In short, humanity itself is an element, like the weather or seasons, that each of us needs to negotiate in order to survive. We're innately skilled at reading each other's intentions, judging a person's position in the current social hierarchy, checking the emotional temperature in a room, detecting when our companion isn't paying attention to us, and so on. Those who are especially adept at this are said to have good "social skills," but the average human being is a pretty impressive social navigator even when not conscious of what she's doing. It's only the rare exceptions -- people along the autistic spectrum, for example, whose social instincts and perceptions are impaired -- who make us aware of just how essential these abilities are when it comes to getting by in this world.

Boyd acknowledges that factual stories give us pertinent information about our world and the people in it -- that my neighbor is a serial killer, for example. However, fictional stories encourage and permit us to hypothesize, to speculate about potential situations we've yet to encounter and to anticipate how to respond appropriately. Were I to discover tomorrow that my neighbor had a wall entirely covered with photographs, newspaper clippings and charts with pushpinned strands of yarn connecting the items, I might conclude, thanks to my years of watching cop shows on TV, that my neighbor was either a serial killer or a law enforcement professional obsessed with catching a serial killer. I'd know better than to accept his offer of a nightcap because even if he were the detective rather than the killer, if I got too involved with him, sooner or later the serial killer would kidnap me and hold me captive in a deserted warehouse as part of a deadly game of cat and mouse.

Your objective: Retype the passage on fiction and social navigation between "In short, humanity" and "in this world.", inclusive. The material that comes next is separate from the passage on fiction and social navigation.

Recorded information:
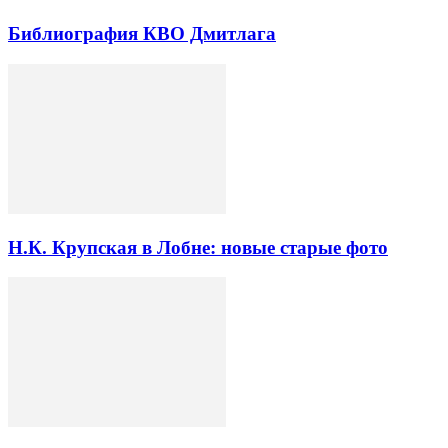
Библиография КВО Дмитлага
Н.К. Крупская в Лобне: новые старые фото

Answer section:
In short, humanity itself is an element, like the weather or seasons, that each of us needs to negotiate in order to survive. We're innately skilled at reading each other's intentions, judging a person's position in the current social hierarchy, checking the emotional temperature in a room, detecting when our companion isn't paying attention to us, and so on. Those who are especially adept at this are said to have good "social skills," but the average human being is a pretty impressive social navigator even when not conscious of what she's doing. It's only the rare exceptions -- people along the autistic spectrum, for example, whose social instincts and perceptions are impaired -- who make us aware of just how essential these abilities are when it comes to getting by in this world.